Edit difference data
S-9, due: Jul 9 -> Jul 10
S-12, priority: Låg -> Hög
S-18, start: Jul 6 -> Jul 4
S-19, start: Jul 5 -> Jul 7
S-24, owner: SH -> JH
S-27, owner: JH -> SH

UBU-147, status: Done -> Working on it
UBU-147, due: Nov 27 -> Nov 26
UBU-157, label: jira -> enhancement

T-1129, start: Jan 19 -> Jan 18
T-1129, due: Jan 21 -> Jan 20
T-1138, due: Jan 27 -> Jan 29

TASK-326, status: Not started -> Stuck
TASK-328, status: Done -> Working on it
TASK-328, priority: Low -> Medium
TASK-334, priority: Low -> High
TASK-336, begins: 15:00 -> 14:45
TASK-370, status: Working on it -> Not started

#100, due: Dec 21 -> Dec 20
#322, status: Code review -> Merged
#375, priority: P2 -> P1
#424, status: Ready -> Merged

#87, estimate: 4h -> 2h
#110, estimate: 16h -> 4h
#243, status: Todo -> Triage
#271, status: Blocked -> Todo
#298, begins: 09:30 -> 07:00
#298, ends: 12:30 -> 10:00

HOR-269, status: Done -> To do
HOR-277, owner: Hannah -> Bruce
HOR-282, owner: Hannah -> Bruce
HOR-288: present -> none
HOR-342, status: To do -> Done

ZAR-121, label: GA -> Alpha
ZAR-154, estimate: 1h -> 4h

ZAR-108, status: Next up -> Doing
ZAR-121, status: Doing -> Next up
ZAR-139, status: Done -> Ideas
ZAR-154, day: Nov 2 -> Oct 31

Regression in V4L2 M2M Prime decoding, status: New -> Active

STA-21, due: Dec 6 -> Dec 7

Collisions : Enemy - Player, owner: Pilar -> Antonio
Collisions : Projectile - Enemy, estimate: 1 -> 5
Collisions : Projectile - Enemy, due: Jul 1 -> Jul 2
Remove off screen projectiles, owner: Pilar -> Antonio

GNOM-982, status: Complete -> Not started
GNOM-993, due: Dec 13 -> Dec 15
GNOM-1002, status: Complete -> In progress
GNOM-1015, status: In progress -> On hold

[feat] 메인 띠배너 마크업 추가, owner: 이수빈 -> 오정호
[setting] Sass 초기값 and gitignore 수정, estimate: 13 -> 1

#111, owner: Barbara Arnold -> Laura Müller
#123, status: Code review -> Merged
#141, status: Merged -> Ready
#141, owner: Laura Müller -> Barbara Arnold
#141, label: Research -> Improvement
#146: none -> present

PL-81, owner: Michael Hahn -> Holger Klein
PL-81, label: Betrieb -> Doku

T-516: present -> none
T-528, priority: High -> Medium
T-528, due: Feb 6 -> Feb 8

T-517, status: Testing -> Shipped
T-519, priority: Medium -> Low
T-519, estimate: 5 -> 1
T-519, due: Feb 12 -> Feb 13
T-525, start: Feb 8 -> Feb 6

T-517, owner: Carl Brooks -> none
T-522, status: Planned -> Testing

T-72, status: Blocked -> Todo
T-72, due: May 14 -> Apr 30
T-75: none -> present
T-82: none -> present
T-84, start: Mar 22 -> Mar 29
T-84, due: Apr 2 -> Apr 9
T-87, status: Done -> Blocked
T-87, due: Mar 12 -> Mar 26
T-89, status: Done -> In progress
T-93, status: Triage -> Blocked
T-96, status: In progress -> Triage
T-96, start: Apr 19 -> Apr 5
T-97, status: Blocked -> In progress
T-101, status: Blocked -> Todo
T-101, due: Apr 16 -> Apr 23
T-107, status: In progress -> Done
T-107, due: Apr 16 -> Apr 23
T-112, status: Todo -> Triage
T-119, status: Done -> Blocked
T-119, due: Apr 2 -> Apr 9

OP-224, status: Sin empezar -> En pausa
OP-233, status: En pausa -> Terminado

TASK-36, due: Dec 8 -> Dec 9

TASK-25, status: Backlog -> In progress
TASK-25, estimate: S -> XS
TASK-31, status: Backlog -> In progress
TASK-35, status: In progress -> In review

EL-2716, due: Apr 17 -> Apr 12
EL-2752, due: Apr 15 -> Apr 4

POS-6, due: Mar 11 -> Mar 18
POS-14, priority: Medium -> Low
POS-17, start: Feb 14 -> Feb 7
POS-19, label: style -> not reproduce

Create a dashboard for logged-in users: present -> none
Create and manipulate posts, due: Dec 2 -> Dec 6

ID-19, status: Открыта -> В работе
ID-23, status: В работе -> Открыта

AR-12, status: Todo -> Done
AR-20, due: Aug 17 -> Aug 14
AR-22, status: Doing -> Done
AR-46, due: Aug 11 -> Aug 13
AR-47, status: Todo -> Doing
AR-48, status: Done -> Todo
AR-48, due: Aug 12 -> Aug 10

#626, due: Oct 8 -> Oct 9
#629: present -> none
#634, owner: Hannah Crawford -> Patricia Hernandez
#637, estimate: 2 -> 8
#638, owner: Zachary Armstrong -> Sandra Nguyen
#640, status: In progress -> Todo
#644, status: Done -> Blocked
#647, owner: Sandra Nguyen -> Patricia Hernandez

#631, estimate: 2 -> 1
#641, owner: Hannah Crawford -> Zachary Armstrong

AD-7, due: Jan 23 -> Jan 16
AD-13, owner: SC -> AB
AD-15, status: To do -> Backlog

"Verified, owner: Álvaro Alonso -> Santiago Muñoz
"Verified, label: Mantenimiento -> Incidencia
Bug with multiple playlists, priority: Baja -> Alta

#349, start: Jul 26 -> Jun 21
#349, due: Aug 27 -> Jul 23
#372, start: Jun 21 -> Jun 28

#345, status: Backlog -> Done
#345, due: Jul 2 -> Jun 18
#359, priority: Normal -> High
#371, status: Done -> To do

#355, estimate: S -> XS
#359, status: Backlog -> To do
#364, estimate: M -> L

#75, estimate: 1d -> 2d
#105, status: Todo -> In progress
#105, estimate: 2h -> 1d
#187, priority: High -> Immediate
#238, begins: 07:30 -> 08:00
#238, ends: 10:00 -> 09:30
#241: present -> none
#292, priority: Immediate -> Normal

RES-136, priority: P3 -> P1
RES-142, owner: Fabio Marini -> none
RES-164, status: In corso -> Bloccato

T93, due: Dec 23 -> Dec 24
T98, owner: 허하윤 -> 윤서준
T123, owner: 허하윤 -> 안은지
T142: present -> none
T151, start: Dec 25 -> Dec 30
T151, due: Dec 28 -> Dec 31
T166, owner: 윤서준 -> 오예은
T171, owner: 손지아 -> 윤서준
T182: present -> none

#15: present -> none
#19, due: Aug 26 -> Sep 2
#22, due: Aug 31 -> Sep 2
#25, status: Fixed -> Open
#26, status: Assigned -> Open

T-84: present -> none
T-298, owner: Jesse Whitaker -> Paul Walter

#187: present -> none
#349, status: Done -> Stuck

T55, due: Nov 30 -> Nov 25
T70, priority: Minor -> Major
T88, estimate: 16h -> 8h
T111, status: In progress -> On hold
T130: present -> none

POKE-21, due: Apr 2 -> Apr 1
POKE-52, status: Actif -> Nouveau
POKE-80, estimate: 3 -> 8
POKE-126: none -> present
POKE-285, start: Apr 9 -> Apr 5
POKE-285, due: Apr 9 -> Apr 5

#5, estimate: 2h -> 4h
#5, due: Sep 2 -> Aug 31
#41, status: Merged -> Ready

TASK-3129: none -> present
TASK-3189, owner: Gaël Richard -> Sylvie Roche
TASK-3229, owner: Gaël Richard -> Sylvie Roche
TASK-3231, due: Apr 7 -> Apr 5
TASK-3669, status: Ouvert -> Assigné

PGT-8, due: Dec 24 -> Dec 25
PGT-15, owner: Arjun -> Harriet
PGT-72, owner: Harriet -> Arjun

### PROBLEM DESCRIPTION
Copy out each entry above with no deviation.

### REPLY
S-9, due: Jul 9 -> Jul 10
S-12, priority: Låg -> Hög
S-18, start: Jul 6 -> Jul 4
S-19, start: Jul 5 -> Jul 7
S-24, owner: SH -> JH
S-27, owner: JH -> SH

UBU-147, status: Done -> Working on it
UBU-147, due: Nov 27 -> Nov 26
UBU-157, label: jira -> enhancement

T-1129, start: Jan 19 -> Jan 18
T-1129, due: Jan 21 -> Jan 20
T-1138, due: Jan 27 -> Jan 29

TASK-326, status: Not started -> Stuck
TASK-328, status: Done -> Working on it
TASK-328, priority: Low -> Medium
TASK-334, priority: Low -> High
TASK-336, begins: 15:00 -> 14:45
TASK-370, status: Working on it -> Not started

#100, due: Dec 21 -> Dec 20
#322, status: Code review -> Merged
#375, priority: P2 -> P1
#424, status: Ready -> Merged

#87, estimate: 4h -> 2h
#110, estimate: 16h -> 4h
#243, status: Todo -> Triage
#271, status: Blocked -> Todo
#298, begins: 09:30 -> 07:00
#298, ends: 12:30 -> 10:00

HOR-269, status: Done -> To do
HOR-277, owner: Hannah -> Bruce
HOR-282, owner: Hannah -> Bruce
HOR-288: present -> none
HOR-342, status: To do -> Done

ZAR-121, label: GA -> Alpha
ZAR-154, estimate: 1h -> 4h

ZAR-108, status: Next up -> Doing
ZAR-121, status: Doing -> Next up
ZAR-139, status: Done -> Ideas
ZAR-154, day: Nov 2 -> Oct 31

Regression in V4L2 M2M Prime decoding, status: New -> Active

STA-21, due: Dec 6 -> Dec 7

Collisions : Enemy - Player, owner: Pilar -> Antonio
Collisions : Projectile - Enemy, estimate: 1 -> 5
Collisions : Projectile - Enemy, due: Jul 1 -> Jul 2
Remove off screen projectiles, owner: Pilar -> Antonio

GNOM-982, status: Complete -> Not started
GNOM-993, due: Dec 13 -> Dec 15
GNOM-1002, status: Complete -> In progress
GNOM-1015, status: In progress -> On hold

[feat] 메인 띠배너 마크업 추가, owner: 이수빈 -> 오정호
[setting] Sass 초기값 and gitignore 수정, estimate: 13 -> 1

#111, owner: Barbara Arnold -> Laura Müller
#123, status: Code review -> Merged
#141, status: Merged -> Ready
#141, owner: Laura Müller -> Barbara Arnold
#141, label: Research -> Improvement
#146: none -> present

PL-81, owner: Michael Hahn -> Holger Klein
PL-81, label: Betrieb -> Doku

T-516: present -> none
T-528, priority: High -> Medium
T-528, due: Feb 6 -> Feb 8

T-517, status: Testing -> Shipped
T-519, priority: Medium -> Low
T-519, estimate: 5 -> 1
T-519, due: Feb 12 -> Feb 13
T-525, start: Feb 8 -> Feb 6

T-517, owner: Carl Brooks -> none
T-522, status: Planned -> Testing

T-72, status: Blocked -> Todo
T-72, due: May 14 -> Apr 30
T-75: none -> present
T-82: none -> present
T-84, start: Mar 22 -> Mar 29
T-84, due: Apr 2 -> Apr 9
T-87, status: Done -> Blocked
T-87, due: Mar 12 -> Mar 26
T-89, status: Done -> In progress
T-93, status: Triage -> Blocked
T-96, status: In progress -> Triage
T-96, start: Apr 19 -> Apr 5
T-97, status: Blocked -> In progress
T-101, status: Blocked -> Todo
T-101, due: Apr 16 -> Apr 23
T-107, status: In progress -> Done
T-107, due: Apr 16 -> Apr 23
T-112, status: Todo -> Triage
T-119, status: Done -> Blocked
T-119, due: Apr 2 -> Apr 9

OP-224, status: Sin empezar -> En pausa
OP-233, status: En pausa -> Terminado

TASK-36, due: Dec 8 -> Dec 9

TASK-25, status: Backlog -> In progress
TASK-25, estimate: S -> XS
TASK-31, status: Backlog -> In progress
TASK-35, status: In progress -> In review

EL-2716, due: Apr 17 -> Apr 12
EL-2752, due: Apr 15 -> Apr 4

POS-6, due: Mar 11 -> Mar 18
POS-14, priority: Medium -> Low
POS-17, start: Feb 14 -> Feb 7
POS-19, label: style -> not reproduce

Create a dashboard for logged-in users: present -> none
Create and manipulate posts, due: Dec 2 -> Dec 6

ID-19, status: Открыта -> В работе
ID-23, status: В работе -> Открыта

AR-12, status: Todo -> Done
AR-20, due: Aug 17 -> Aug 14
AR-22, status: Doing -> Done
AR-46, due: Aug 11 -> Aug 13
AR-47, status: Todo -> Doing
AR-48, status: Done -> Todo
AR-48, due: Aug 12 -> Aug 10

#626, due: Oct 8 -> Oct 9
#629: present -> none
#634, owner: Hannah Crawford -> Patricia Hernandez
#637, estimate: 2 -> 8
#638, owner: Zachary Armstrong -> Sandra Nguyen
#640, status: In progress -> Todo
#644, status: Done -> Blocked
#647, owner: Sandra Nguyen -> Patricia Hernandez

#631, estimate: 2 -> 1
#641, owner: Hannah Crawford -> Zachary Armstrong

AD-7, due: Jan 23 -> Jan 16
AD-13, owner: SC -> AB
AD-15, status: To do -> Backlog

"Verified, owner: Álvaro Alonso -> Santiago Muñoz
"Verified, label: Mantenimiento -> Incidencia
Bug with multiple playlists, priority: Baja -> Alta

#349, start: Jul 26 -> Jun 21
#349, due: Aug 27 -> Jul 23
#372, start: Jun 21 -> Jun 28

#345, status: Backlog -> Done
#345, due: Jul 2 -> Jun 18
#359, priority: Normal -> High
#371, status: Done -> To do

#355, estimate: S -> XS
#359, status: Backlog -> To do
#364, estimate: M -> L

#75, estimate: 1d -> 2d
#105, status: Todo -> In progress
#105, estimate: 2h -> 1d
#187, priority: High -> Immediate
#238, begins: 07:30 -> 08:00
#238, ends: 10:00 -> 09:30
#241: present -> none
#292, priority: Immediate -> Normal

RES-136, priority: P3 -> P1
RES-142, owner: Fabio Marini -> none
RES-164, status: In corso -> Bloccato

T93, due: Dec 23 -> Dec 24
T98, owner: 허하윤 -> 윤서준
T123, owner: 허하윤 -> 안은지
T142: present -> none
T151, start: Dec 25 -> Dec 30
T151, due: Dec 28 -> Dec 31
T166, owner: 윤서준 -> 오예은
T171, owner: 손지아 -> 윤서준
T182: present -> none

#15: present -> none
#19, due: Aug 26 -> Sep 2
#22, due: Aug 31 -> Sep 2
#25, status: Fixed -> Open
#26, status: Assigned -> Open

T-84: present -> none
T-298, owner: Jesse Whitaker -> Paul Walter

#187: present -> none
#349, status: Done -> Stuck

T55, due: Nov 30 -> Nov 25
T70, priority: Minor -> Major
T88, estimate: 16h -> 8h
T111, status: In progress -> On hold
T130: present -> none

POKE-21, due: Apr 2 -> Apr 1
POKE-52, status: Actif -> Nouveau
POKE-80, estimate: 3 -> 8
POKE-126: none -> present
POKE-285, start: Apr 9 -> Apr 5
POKE-285, due: Apr 9 -> Apr 5

#5, estimate: 2h -> 4h
#5, due: Sep 2 -> Aug 31
#41, status: Merged -> Ready

TASK-3129: none -> present
TASK-3189, owner: Gaël Richard -> Sylvie Roche
TASK-3229, owner: Gaël Richard -> Sylvie Roche
TASK-3231, due: Apr 7 -> Apr 5
TASK-3669, status: Ouvert -> Assigné

PGT-8, due: Dec 24 -> Dec 25
PGT-15, owner: Arjun -> Harriet
PGT-72, owner: Harriet -> Arjun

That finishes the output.